Qbox causes a stir at ComputexBy Ryan Noik 6 June 2014 | Categories: news
One of the new innovations gathering a bit of a crowd on the Computex floor is the Qbox – a name that may raise a couple of eyebrows, but it is not related to the Xbox. Instead, this desktop TV box from Qno is a bit more of potential competition for the Apple TV.
The company explained to us that while most TV boxes can enable their users to push content – typically from smartphones and tablets to to their large screen TV, the Miracast enabled Qbox differentiates itself by being bi-rectional and supporting ‘one-to-many’.
In other words rather than just pushing content to the TV screen, it can also push it from one central screen to multiple devices, such as smartphones and tablets.
This could be useful if for example, if you are watching something on TV but need to leave the room, such as to attend to dinner in the kitchen, and want to view the content on a mobile device.
The Qbox currently supports Android, iOS and Windows 8.1 devices, and has a very familiar, Android 4.4.2 interface. Although the Google Play store – and thus Android apps and games - aren’t yet natively available via the tiny and inconspicuous device, but this is apparently in the works as well.
The Qbox is actually tiny, given its rich functionality, certainly no bigger - if quite a bit thicker - than a portable hard drive.
Happy to play, but ready for work
While entertainment may be the first use that comes to mind, we were told that the Qbox could easily fit right in when used in businesses (for example, to send presentations to attendees’ mobile or tablet devices) or education as well. Additionally, its backchannel facility means that those viewing the content being sent out from the central source, could make notes or offer feedback, and this would become instantly visible to all those experiencing the Qbox’s broadcast. This, apparently, could offer some interesting scenarios for brainstorming sessions.

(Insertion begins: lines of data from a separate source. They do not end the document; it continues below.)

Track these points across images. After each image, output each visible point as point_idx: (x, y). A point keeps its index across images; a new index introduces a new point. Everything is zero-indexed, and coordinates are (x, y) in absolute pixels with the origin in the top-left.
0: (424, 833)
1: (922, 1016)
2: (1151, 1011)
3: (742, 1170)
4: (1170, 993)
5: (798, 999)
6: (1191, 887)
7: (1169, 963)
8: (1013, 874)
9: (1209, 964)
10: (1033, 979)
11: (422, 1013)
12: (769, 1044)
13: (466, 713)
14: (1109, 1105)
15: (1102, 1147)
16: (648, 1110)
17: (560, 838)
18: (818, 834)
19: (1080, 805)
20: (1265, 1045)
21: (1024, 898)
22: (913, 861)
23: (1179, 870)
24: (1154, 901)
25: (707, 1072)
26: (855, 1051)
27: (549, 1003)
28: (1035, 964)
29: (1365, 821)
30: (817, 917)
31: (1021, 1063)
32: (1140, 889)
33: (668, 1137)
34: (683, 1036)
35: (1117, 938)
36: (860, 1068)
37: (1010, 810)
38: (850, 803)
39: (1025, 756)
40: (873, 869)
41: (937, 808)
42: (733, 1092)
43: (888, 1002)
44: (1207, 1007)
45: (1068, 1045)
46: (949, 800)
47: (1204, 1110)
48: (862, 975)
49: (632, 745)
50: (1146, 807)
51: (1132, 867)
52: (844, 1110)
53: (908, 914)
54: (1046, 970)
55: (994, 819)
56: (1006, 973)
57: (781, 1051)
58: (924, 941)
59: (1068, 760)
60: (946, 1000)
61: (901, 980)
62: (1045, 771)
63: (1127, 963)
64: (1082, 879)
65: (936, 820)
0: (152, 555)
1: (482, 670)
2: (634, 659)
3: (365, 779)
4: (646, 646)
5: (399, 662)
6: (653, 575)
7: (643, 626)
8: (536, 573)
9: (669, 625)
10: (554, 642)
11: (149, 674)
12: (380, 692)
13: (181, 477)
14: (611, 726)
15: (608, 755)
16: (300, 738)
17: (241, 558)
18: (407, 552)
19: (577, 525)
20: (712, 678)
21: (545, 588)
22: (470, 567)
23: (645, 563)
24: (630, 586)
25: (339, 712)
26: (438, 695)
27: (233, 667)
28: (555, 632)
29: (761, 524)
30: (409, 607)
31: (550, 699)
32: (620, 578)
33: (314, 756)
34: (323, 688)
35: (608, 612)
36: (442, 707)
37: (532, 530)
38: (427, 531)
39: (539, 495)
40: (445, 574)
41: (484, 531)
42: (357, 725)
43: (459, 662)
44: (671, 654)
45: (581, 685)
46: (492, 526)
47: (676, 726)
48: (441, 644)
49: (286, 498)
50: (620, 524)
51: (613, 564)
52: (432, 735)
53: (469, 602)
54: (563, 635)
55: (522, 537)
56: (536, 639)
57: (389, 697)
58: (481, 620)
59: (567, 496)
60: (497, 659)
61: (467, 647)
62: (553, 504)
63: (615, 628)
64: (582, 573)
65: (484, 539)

Furthermore, the Qbox can also be used for surveillance and home security, as it can be connected to wireless IP cameras and then send the resulting video to multiple smart devices simultaneously. Another feature that we quite liked is that the device caters to USB flashdrives and SD cards, which should make getting content onto one’s screen(s) that much easier.
Although we asked, the company has not yet explored whether the Qbox would accommodate streaming gaming from consoles as well; but it was something we were told could well be considered down the line.
Hope and plans
At present, the device is quite impressive and feature packed considering its small footprint, and only slated for release in Taiwan in the third quarter of the year. However, the company is apparently looking for distributors worldwide, which means it may well make its way to our shores at some point. Its pricing too is not yet confirmed.